Alternate access mapping integration with Web application policies
Web application policies allow administrators to grant or deny access to accounts and security groups for all sites exposed through a zone. This can be useful for a variety of scenarios.

For example, the Office SharePoint Server 2007 search crawler must go through the same authorization infrastructure as everyone else: it can only crawl content that it has access to. However, users would still like search to crawl restricted content so that authorized users can find that content in search results. The search service uses a Full Read policy on the Web applications to give its crawler permission to read all content on that Web application. That way, it can crawl and index all existing and future content, even content that the site administrator has not explicitly given it access to.

Another example would be Helpdesk personnel who need administrative access to Office SharePoint Server 2007 sites so that they can assist users. To do this, you can create a Web application policy that grants the Helpdesk staff accounts Full Control permission so that they have full administrative access to all current and future sites on the Web application.

Because policies are tied to both Web applications and their zones, you can ensure that the policy you have applied to one zone does not affect other zones. This can be useful if you have content exposed both on the corporate network and to the Internet. For example, suppose you have given a Helpdesk staff account Full Control permission over a Web application's zone that has been assigned to the corporate network. If someone were to try to use that account to access the site over the Internet, that Full Control policy would not apply because it would recognize that the URL is in a different zone. Therefore, the account would not automatically be given administrative access to the site.

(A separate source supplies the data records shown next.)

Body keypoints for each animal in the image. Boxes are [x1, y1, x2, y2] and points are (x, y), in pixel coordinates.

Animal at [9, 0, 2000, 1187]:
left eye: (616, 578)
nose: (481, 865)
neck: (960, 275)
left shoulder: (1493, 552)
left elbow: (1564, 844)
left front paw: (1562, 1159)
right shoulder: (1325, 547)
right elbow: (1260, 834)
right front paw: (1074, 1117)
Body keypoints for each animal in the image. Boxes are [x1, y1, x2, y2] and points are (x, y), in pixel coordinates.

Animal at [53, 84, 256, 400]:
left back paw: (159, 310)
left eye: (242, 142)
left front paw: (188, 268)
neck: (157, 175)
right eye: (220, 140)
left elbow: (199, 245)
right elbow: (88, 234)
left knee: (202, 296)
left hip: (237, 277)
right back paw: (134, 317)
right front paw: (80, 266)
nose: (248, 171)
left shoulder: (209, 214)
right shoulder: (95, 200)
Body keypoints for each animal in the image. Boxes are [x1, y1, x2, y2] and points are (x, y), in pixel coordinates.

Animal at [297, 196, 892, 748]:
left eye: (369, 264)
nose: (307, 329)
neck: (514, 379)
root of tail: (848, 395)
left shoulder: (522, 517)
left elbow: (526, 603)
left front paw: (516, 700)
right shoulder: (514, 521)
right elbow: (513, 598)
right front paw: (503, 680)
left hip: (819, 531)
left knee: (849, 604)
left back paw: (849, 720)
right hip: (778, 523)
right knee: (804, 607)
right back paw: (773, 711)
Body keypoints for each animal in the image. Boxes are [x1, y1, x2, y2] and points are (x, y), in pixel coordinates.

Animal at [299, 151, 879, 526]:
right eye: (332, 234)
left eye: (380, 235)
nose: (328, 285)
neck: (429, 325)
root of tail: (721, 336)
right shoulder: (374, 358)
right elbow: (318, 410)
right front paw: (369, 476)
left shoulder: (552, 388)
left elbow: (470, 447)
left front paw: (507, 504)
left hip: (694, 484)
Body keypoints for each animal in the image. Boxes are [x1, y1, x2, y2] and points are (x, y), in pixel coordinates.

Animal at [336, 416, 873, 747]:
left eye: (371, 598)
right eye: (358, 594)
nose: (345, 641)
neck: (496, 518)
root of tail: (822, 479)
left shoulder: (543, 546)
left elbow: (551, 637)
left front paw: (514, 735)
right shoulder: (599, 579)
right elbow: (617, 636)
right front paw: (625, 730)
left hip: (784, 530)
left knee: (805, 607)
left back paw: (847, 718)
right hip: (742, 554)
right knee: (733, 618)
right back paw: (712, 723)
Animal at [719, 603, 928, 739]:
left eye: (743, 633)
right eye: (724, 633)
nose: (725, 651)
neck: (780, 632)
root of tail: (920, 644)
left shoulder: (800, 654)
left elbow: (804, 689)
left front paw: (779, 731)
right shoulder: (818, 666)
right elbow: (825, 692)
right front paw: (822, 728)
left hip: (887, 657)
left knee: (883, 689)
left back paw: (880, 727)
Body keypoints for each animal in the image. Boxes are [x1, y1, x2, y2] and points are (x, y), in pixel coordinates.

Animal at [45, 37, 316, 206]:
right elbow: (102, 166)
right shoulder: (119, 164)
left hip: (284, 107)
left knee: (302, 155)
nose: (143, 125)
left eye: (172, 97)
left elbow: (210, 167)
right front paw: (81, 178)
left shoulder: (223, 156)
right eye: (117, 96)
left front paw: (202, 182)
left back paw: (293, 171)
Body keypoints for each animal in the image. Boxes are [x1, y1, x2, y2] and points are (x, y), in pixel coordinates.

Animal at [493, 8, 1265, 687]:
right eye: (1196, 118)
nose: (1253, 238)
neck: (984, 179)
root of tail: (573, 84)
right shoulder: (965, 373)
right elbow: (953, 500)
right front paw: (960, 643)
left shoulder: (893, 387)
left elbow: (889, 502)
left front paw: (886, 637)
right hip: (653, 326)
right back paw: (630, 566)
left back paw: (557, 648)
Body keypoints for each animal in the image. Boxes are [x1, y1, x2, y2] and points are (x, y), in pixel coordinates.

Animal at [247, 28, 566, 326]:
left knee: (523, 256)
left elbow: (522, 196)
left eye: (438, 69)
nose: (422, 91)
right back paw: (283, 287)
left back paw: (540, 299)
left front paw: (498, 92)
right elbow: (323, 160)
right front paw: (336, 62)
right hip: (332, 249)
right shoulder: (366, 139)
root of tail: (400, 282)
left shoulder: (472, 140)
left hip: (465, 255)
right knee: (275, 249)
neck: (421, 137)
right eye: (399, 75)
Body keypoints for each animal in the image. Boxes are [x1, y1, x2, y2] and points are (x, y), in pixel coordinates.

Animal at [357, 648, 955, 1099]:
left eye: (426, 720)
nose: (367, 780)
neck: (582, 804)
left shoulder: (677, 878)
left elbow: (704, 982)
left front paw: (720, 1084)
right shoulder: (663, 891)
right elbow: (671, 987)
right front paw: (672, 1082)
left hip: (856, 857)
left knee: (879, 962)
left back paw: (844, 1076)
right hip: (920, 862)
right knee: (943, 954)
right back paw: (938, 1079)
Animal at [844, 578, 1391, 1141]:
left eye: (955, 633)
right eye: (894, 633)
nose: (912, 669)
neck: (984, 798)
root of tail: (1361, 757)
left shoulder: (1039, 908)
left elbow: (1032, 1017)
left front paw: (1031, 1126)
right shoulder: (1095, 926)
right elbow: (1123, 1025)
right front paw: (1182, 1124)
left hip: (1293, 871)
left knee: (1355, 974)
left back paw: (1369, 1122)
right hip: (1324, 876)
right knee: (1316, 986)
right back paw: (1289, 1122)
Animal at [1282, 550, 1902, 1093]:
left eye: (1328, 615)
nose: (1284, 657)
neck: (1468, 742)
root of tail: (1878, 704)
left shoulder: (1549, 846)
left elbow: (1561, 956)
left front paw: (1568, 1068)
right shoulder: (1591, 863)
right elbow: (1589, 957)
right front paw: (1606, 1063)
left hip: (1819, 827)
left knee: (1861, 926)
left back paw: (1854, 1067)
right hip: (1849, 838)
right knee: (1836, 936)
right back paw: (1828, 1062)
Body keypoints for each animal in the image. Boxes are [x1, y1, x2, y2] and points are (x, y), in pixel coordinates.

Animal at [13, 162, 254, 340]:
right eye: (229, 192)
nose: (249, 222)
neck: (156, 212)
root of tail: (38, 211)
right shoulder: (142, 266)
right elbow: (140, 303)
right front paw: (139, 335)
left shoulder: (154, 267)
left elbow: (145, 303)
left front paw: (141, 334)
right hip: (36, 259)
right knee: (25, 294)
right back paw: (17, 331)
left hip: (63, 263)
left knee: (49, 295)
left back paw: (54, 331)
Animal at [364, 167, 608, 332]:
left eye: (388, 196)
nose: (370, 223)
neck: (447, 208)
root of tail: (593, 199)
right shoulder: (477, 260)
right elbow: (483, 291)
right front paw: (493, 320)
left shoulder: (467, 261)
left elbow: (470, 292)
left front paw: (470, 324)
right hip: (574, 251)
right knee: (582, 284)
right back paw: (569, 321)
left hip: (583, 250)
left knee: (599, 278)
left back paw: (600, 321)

Alternate access mapping and external resource mapping
Office SharePoint Server 2007 allows you to extend the alternate access mapping functionality to content that is not hosted within the Office SharePoint Server 2007 farm. To configure this functionality, browse to the Alternate Access Mappings page and click Map to External Resource. You will then be asked to create an entry for an external resource, which you can think of as another Web application. After you have an external resource, you can assign different URLs and zones to it in the same way that you do for Web applications. This feature is not utilized in Office SharePoint Server 2007, but third-party products that build on top of Office SharePoint Server 2007 can make use of it.

For example, the search technology in Office SharePoint Server 2007 is able to crawl content external to the farm such as file shares and Web sites. If that content is available at different URLs on different networks, you would want search to return results by using the appropriate URLs for the user's current network. By using alternate access mapping's external resource mapping technology, search can remap the external URLs in its search results to match the user's zone.